## Задания
[1] Почему, согласно отрывку о плене в лагере боевиков, Абудже требовались заместитель и полевой командир? Ответьте в одном–трех предложениях.
[2] Напишите продолжение отрывка о плене в лагере боевиков, начиная сразу после его последнего предложения.

## Фрагмент страницы
_ _ _ _ _

Праздновали «боевое крещение» Пилота – первого убитого им нигерийского военного; застрелил он его во время очередной вылазки «на рынок», где-то на дороге. Перед палаткой стоял гвалт, все были возбуждены. С приехавшего командира по кличке Абуджа стрясли денег на выпивку. Взревел лодочный мотор, и гонец умчался за спиртным. Судя по всему, «ларек» был не очень далеко – он вернулся через час.
Перед входом в палатку кто-то из боевиков поджег политую керосином пулеметную ленту. Затушить не могли, пока не догадались закинуть ее в озеро. Был даже праздничный ужин: Пятница приволок змею, и ее пожарили на костре. Немного перепало и нам. Я-то уже ел змею, еще в 1995-м, в Чечне, а для Кости это было новое ощущение. «На рыбу похоже», – сказал он мне. Что правда, то правда. В нашей с ним ситуации даже такое мясо было деликатесом, ведь кроме риса мы практически ничего и не видели в этом лагере.
Для нас этот «змеиный» ужин показал новую сторону окружавшей нас реальности. Джунгли вокруг нас были обитаемы, и населяли их не только комары.
Наступил мой день рождения. Боевики по-прежнему не включали телефон. Настроение было поганым, а день – пасмурным.
К этому времени я стал потихоньку понимать структуру удерживающей нас группы. Главным был Виктор по кличке Абуджа. Над ним тоже кто-то стоял, но, видимо, человек находился в городе. Несколько раз Абуджа звонил из лагеря неизвестному и отчитывался перед ним или спрашивал о чем-то. Обычно разговор начинался в палатке, но потом он уходил подальше от всех, чтобы его не слышали даже свои.
Абуджа появлялся в лагере редко, поэтому ему требовался заместитель и полевой командир – им, очевидно, был Питер. Он находился в лагере практически постоянно, и он же руководил всеми походами «на рынок» и вымогательством денег. В его распоряжении была команда из восьми пулеметчиков, вооруженных семью «ПК»[21] и одним «МГ»[22].
Я попросил Абуджу принести нам пива, чтобы отпраздновать мой день рождения. Тот пообещал, но пива мы так и не попили.
Ничего не происходило. Уже прошла неделя с момента, как Питер отключил телефон. Надо было что-то делать, снова пробудить их интерес к нам. Я решил сыграть на известном образе русских. Нет, не на «водке, балалайке и медведе». Мне пришла в голову идея заговорить с Абуджей о русской мафии. Отловив его утром, когда тот только проснулся и еще крутился в палатке, приводя себя в порядок, я предложил ему поговорить на тему, которая ему будет наверняка интересной. Я начал издалека: о том, что Африка всегда вызывала у России повышенный интерес; есть люди, которым было бы интересно вложить сюда деньги или что-нибудь продать – к примеру, оружие.

_ _ _ _ _

## Данные
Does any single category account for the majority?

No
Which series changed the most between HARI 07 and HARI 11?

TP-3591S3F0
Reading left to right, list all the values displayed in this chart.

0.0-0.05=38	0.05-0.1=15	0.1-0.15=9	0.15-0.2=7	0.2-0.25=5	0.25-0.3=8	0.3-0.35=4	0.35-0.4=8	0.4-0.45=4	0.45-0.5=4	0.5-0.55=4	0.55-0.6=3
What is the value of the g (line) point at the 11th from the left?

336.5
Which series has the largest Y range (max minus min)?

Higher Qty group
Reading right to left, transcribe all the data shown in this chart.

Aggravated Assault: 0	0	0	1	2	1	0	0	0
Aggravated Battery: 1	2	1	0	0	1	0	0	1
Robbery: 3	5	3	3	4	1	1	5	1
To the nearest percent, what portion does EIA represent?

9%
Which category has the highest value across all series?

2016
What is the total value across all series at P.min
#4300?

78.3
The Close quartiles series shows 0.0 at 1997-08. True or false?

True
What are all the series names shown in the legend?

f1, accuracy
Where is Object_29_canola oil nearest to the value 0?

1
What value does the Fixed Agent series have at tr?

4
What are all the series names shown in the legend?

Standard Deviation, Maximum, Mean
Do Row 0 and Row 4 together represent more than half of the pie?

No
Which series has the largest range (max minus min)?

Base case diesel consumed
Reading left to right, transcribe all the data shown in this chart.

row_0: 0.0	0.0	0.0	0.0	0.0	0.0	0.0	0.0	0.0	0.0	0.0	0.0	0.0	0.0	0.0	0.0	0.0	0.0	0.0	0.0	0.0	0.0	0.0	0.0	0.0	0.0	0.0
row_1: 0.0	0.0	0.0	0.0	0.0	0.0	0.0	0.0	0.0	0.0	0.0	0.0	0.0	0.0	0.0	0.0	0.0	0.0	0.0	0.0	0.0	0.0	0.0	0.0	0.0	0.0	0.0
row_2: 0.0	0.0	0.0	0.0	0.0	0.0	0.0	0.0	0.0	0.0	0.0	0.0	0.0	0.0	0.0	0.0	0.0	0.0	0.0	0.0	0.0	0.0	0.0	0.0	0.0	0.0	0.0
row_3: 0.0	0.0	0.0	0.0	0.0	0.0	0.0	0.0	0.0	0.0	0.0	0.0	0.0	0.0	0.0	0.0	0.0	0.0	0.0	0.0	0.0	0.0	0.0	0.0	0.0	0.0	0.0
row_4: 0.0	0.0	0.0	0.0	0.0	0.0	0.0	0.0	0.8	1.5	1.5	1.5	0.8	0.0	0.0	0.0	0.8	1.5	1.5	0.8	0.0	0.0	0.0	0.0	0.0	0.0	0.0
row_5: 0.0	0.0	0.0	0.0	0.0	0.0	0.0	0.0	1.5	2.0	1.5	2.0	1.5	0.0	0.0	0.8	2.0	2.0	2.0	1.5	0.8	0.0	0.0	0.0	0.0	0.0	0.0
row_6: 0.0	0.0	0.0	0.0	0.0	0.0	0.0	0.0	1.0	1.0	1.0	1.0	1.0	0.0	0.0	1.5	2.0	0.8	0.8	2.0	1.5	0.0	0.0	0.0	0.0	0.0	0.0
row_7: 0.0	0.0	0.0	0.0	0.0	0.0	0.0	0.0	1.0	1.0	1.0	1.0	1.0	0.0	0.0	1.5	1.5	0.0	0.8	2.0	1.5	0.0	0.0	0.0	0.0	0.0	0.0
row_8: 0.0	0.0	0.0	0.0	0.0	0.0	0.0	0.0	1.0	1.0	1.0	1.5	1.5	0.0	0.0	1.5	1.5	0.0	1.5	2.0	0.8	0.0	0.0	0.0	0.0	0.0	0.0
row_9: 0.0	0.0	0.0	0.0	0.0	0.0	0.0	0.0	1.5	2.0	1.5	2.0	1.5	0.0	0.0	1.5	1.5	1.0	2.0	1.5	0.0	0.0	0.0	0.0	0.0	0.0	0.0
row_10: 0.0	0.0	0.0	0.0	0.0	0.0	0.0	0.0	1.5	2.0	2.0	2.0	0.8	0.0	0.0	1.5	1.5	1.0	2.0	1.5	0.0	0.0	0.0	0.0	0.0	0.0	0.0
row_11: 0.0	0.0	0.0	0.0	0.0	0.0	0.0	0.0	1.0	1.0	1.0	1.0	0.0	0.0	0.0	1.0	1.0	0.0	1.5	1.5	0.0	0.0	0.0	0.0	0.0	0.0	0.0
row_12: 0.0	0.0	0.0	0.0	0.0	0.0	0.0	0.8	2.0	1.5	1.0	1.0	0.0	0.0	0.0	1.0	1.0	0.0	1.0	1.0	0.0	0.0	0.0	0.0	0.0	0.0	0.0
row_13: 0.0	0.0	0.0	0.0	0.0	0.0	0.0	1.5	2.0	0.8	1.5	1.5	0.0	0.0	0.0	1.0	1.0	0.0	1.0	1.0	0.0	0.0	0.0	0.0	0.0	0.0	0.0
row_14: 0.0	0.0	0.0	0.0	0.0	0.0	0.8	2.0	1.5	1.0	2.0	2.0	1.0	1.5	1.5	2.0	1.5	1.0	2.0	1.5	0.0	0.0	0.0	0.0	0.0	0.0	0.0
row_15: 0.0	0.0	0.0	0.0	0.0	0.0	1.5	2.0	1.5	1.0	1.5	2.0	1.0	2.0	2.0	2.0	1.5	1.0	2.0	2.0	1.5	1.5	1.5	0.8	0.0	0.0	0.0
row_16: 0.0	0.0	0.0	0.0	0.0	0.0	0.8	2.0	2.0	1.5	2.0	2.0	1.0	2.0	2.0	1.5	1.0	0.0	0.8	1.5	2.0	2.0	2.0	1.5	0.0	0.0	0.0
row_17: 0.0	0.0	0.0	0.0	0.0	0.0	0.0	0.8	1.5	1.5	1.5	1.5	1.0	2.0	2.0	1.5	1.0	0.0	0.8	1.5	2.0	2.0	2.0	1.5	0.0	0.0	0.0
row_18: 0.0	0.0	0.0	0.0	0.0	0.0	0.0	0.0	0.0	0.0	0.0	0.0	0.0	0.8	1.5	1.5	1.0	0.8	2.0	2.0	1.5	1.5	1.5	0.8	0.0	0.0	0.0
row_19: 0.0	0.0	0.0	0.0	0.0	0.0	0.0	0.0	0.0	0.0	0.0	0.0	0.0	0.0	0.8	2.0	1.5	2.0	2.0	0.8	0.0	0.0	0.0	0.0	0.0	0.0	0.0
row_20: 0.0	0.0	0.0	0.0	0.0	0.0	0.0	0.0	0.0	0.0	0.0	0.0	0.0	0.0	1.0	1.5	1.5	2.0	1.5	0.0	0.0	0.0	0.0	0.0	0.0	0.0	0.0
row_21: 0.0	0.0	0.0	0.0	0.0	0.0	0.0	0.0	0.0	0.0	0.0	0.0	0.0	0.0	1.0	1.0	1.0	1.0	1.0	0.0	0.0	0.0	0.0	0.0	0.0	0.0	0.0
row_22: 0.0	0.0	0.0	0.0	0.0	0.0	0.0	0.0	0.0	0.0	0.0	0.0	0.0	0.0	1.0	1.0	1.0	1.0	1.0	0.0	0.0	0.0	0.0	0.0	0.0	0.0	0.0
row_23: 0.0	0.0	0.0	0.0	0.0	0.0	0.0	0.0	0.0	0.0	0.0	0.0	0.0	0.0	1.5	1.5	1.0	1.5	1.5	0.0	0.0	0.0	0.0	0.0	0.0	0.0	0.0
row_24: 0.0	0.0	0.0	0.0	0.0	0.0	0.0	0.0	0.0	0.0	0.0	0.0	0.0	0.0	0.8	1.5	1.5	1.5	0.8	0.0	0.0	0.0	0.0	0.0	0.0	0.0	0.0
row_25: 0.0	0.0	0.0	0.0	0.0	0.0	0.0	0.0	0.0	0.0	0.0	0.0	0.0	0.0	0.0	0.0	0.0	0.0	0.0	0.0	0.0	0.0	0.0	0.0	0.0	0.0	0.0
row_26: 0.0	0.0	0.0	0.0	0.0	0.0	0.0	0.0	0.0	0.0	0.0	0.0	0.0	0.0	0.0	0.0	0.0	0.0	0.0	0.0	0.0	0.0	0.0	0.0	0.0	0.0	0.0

_ _ _ _ _

## Ответы к заданиям
[1] Абуджа редко появлялся в лагере, поэтому ему требовались заместитель и полевой командир. Эту роль, очевидно, выполнял Питер: он находился в лагере практически постоянно.

[2]
– Я вижу, чем вы здесь пользуетесь. Это такое старье. Я не обещаю суперновинок, но приличное оружие можно достать. И стоить это будет недорого. Относительно недорого, конечно.
Виктор, похоже, загорелся идеей. У него забегали глаза, выдавая производимые в уме расчеты. Зашел Питер, и Абуджа подозвал его присоединиться к нашему разговору. Питер воспринял все очень скептически, но против ничего не сказал. Абуджа заявил, что денег у них нет, но есть нефть-сырец[23], и они готовы обменять ее на партию оружия, но только самовывозом. Танкер они готовы загрузить в территориальных водах Нигерии. Выяснилось, что группа Абуджи промышляет также тем, что сливает нефть с нефтепроводов. Мне сразу вспомнился недавний случай, когда на питающем заводскую электростанцию газопроводе какие-то чудаки просверлили аккумуляторной дрелью дыру, думая, что это нефтепровод. Бахнуло так, что от них только окорочка и остались. А завод неделю без газа стоял.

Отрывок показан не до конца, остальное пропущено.